No pictures, nothing altered: return the data below.

(Beginning of Exercise inputs)

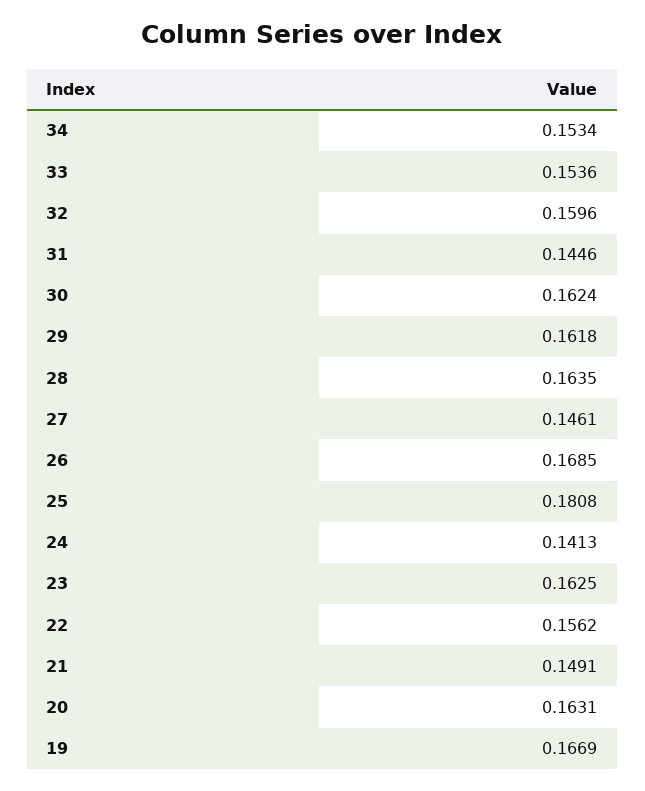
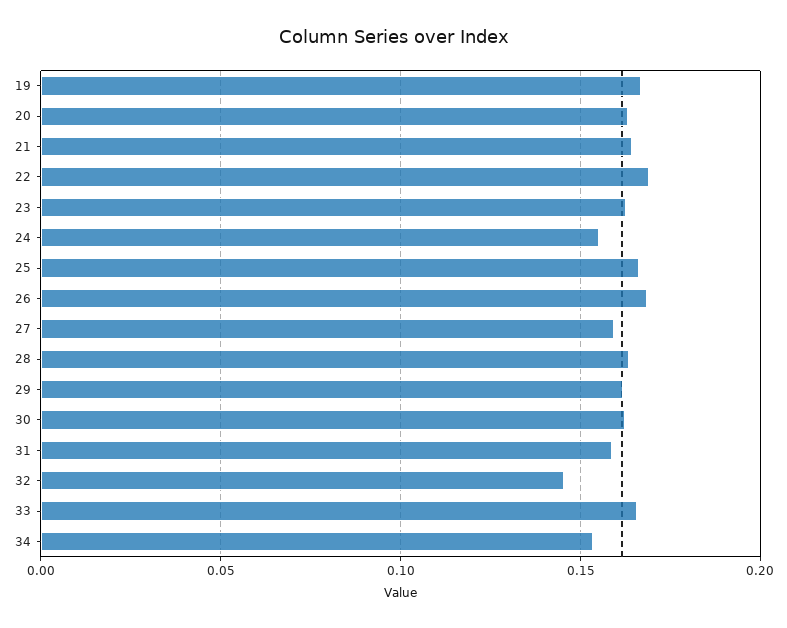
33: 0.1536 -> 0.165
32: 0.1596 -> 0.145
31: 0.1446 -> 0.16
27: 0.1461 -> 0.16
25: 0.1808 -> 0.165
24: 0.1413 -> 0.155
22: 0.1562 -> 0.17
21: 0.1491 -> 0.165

(End of Exercise inputs)

- **Output below**:
33: 0.1536 -> 0.165
32: 0.1596 -> 0.145
31: 0.1446 -> 0.16
27: 0.1461 -> 0.16
25: 0.1808 -> 0.165
24: 0.1413 -> 0.155
22: 0.1562 -> 0.17
21: 0.1491 -> 0.165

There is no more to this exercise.